The problem has never been remote vs. in-office. The problem is how we run meetings, period. And if companies are going to force people back into buildings, they owe them something better.
In previous blogs like The Great Meeting Delusion and Why Methods Matter More than Agenda, I’ve highlighted the staggering number of hours lost in meetings and the disconnect between senior leaders’ beliefs and the reality of their value. Forcing people back to the office in the name of “face time” won’t fix this, if anything, it might make it worse.
The $100K Question: If Meetings Were Optional, Would Anyone Show Up?
Let’s do a thought experiment. Imagine every meeting on your calendar was optional. Not in the vague “feel free to decline” way, but literally:
- No political fallout for skipping.
- No passive-aggressive ‘just checking if you saw my invite’ Slacks.
- You only go if you know it will be worth your time.
How many would you still attend?
That’s the benchmark. If people wouldn’t willingly show up, why the hell are we scheduling them in the first place?
Here’s what few leaders will admit: remote work actually exposed meeting problems that were hiding in plain sight for decades. When everyone was forced onto video calls, the dysfunction became impossible to ignore. The awkward silences. The meandering discussions. The lack of clear outcomes. Suddenly, these problems were magnified and measurable. The ‘return to office’ push isn’t just about collaboration, it’s partly an attempt to sweep these fundamental workflow issues back under the carpet where they’ve always been. But we now know better.
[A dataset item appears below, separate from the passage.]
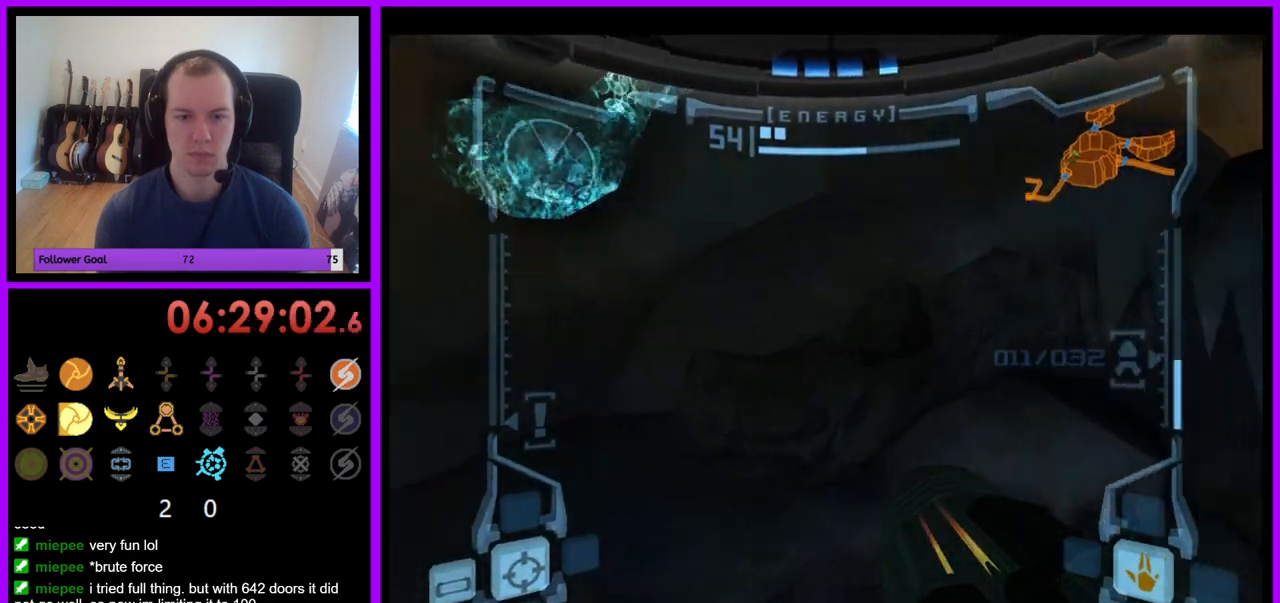
{"buttons": ["L1"], "left_stick": "left", "right_stick": "center", "events": []}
The Opportunity: Rebuild Meetings from Scratch
Dimon and every other executive forcing the in-office return has a choice:
- Drag people back into the same outdated, inefficient meeting culture.
- Use this moment to reinvent how work actually gets done together.
Because right now, the meeting model is broken in three fundamental ways:
1. Meetings Are a Stage for the Loudest, Not the Smartest
- The same people dominate every discussion.
- Introverts, deep thinkers, and dissenters get drowned out.
- Good ideas die because they don’t fit the immediate momentum.
The Fix: Silent Brainstorming → Every idea gets captured before the discussion starts. No more performative thinking. No more steamrollers.
2. Meetings Are Where Decisions Go to Die
- “Let’s circle back.”
- “We need more data.”
- “Let’s take this offline.”
Translation? Nothing happens. And we wonder why projects take forever.
The Fix: Decision Mapping → Before the meeting starts, everyone knows:
- What’s being decided.
- Who has the authority to decide.
- What happens next.
If none of those are clear? Cancel the meeting.
3. Meeting Outcomes Are a Game of Telephone
- One person takes notes.
- Half the room tunes out.
- A week later, nobody agrees on what was decided.
The Fix: Live Documentation → Every meeting produces a single, public source of truth. No more “I thought we agreed…” confusion. No more wasted follow-ups.
Make Meetings So Good, People Want to Show Up
Companies are pouring billions into office real estate, hoping shiny buildings and free snacks will lure people back. But if meetings still suck, none of that matters.
You want people excited about the office? Make it the place where real work happens. Where decisions get made. Where ideas actually move forward.
If that’s the future, I’d show up for that. Wouldn’t you?